- **What to do**
1) Rewrite the Renault Clio review text, everything from "On paper the" down to "little city slicker.", replacing "sluggish" with "slow".
2) Decide whether each statement below agrees with the Renault Clio review. Answer yes or no for each and quote the words from the review that settle it.
(a) The new Clio offers 391 litres of boot space.
(b) Front parking sensors come standard on the Intens.
(c) The Clio's engine is paired with a six-speed manual transmission.
3) Continue the Renault Clio review from the point where it stops.

- **Text segment**
□ □ □ □ □ □ □
Few will argue that the new Clio is one damn sexy little French number. Its exterior styling is highlighted by its signature Renault C-shaped daylight running LED headlights, large LED taillights that extends into the tailgate and concealed rear door handles. The gloss black and chrome touches included on the Intens trim level further enhance the aesthetics.

17-inch diamond cut alloys give the Renault Clio real attitude.

The 17-inch diamond cut alloy rims, which is part of the optional R20 000 Intens Option Pack, give the new Clio an even more distinctive presence.

French flair in Renault Clio

Inside the typical French flair continues with an elegantly styled cockpit which combines a variety of black finishes with subtle satin chrome inserts and soft-touch panels. The elegant feel is further enhanced through multi-sense experience interior ambient lighting.

The driver benefits from a seven-inch digital instrument cluster, while the Intens option pack features a 9.3-inch vertical touchscreen multimedia system over the standard seven-inch display. Smartphone connectivity is standard on the Intens.

Also standard on the Intens is an electric handbrake with autohold, rain-sensing wipers and rear parking sensors, while the front parking sensors and rear reverse camera are included as part of the Intens Option Pack.

Boot space in the new Clio is an impressive 391 litres, with the added benefit of 60/40 split rear folding seats.

The fifth generation Clio arrived in South Africa on the back of achieving a five-star Euro NCAP safety rating. In Intens trim, it includes safety features such as six airbags, electronic stability control, ABS with EBD, hill-start assist, auto high beam control and lane departure warning.

Renault Clio underpowered

The Renault Clio Intens is powered by a three-cylinder, 1.0-litre turbocharged petrol engine mated to five-speed manual transmission, the only powertrain combination offered on the entire line-up. It produces 74 kW of power and 160 Nm of torque which is sent to the front wheels.

There is plenty of French flair inside the cabin of the new Renault Clio.

On paper the outputs might seem rather decent and closely matched to its rivals, but we felt that the mill is a bit underpowered.

Once you get going it’s easy to keep on the boil, but acceleration is too sluggish for a car that is considered to be a nippy little city slicker.
□ □ □ □ □ □ □
- **Extracted material**
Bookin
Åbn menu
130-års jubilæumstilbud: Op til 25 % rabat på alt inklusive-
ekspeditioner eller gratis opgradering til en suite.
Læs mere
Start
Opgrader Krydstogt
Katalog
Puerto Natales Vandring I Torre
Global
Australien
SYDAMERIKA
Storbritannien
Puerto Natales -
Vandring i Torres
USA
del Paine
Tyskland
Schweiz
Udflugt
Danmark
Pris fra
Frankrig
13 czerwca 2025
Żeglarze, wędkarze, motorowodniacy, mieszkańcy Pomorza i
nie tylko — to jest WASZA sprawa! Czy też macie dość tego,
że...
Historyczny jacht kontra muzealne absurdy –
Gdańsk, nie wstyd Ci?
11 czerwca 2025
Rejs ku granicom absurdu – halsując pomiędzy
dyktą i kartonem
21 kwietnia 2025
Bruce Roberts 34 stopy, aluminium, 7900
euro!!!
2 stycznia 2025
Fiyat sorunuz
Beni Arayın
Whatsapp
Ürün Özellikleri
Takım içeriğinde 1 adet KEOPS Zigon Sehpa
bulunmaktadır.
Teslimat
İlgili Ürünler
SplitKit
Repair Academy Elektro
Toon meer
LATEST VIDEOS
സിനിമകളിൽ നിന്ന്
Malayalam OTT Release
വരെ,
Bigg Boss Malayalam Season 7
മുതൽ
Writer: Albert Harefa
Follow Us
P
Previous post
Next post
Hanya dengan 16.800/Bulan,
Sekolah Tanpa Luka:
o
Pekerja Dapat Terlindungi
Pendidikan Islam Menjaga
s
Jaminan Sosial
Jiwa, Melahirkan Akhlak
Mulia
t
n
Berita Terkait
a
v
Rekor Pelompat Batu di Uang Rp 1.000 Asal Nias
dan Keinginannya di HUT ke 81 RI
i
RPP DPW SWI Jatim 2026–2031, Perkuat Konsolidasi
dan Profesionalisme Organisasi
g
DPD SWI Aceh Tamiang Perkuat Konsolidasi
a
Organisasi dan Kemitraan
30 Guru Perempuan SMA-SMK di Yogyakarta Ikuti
□ □ □ □ □ □ □
- **Task results**
1)
On paper the outputs might seem rather decent and closely matched to its rivals, but we felt that the mill is a bit underpowered.

Once you get going it’s easy to keep on the boil, but acceleration is too slow for a car that is considered to be a nippy little city slicker.

2)
(a) Yes: "Boot space in the new Clio is an impressive 391 litres"
(b) No: "the front parking sensors and rear reverse camera are included as part of the Intens Option Pack"
(c) No: "mated to five-speed manual transmission"

3)
Once you reach the national limit on the freeway, you also feel that a sixth gear would have done the Clio the world of good.

Despite its shortcomings in the power department, the Reanult Clio is nonetheless a pleasure to drive. The clutch is light, the gearbox slick, the steering direct and the car is easy to manoevre. In fact, it’s everything you would want in a daily runaround car.

We managed fuel consumption of 8.3 L/100 km during our week in the Clio, spent exclusively in city traffic.

It’s not far off the claimed urban consumption of 7.7 L/100 km, but still rather thirsty for a small car. More open road driving is bound the bring the combined cycle figure down, but we doubt whether the claimed 5.7 L/100 km is achievable in the real world.

Conclusion

While its overall look and feel, comfort, technology and safety systems might all be an easy sell for the fifth generation Renault Clio, the solitary powertrain option does limited the product.

But ironically, its biggest downfall is also its biggest ally as the engine/gearbox combination helps to keep the price attractive in a segment that is a lot more cutthroat compared to when the Clio made its local debut.

The fact that the new Clio compares very well overall with its rivals despite its late arrival – albeit not moving any goalposts this time around – is a testament of the quality of the French hatchback. It is going to struggle against the entrenched top sellers in the segment, but it’s a solid left-field choice for those looking to stand out from the crowd.

The new Renault Clio comes standard with a five-year/150 000 km warranty and two-year/30 000 km service plan.